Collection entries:
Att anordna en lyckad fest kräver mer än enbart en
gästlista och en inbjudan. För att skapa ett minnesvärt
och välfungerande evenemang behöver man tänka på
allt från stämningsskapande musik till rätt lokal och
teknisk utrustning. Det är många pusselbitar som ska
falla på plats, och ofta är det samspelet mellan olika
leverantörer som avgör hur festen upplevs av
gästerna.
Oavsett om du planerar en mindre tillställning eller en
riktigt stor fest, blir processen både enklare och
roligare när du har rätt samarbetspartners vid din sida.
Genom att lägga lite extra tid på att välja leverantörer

...

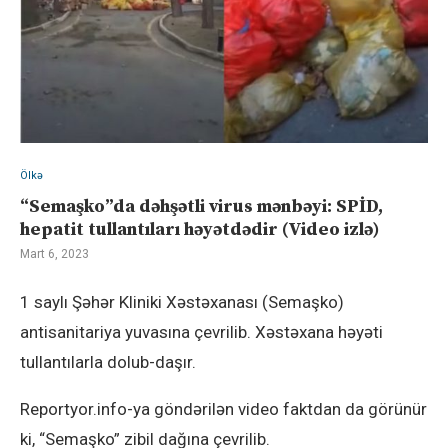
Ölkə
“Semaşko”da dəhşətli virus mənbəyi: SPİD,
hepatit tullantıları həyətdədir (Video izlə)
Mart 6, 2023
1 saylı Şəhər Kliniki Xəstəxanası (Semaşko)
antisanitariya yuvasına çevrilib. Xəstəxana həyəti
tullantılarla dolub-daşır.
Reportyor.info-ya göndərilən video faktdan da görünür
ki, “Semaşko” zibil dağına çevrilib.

= Instructions for the task =
Which lines in the data above hold the string "leverantörer"? Return each of them.

= Your response =
leverantörer som avgör hur festen upplevs av
Genom att lägga lite extra tid på att välja leverantörer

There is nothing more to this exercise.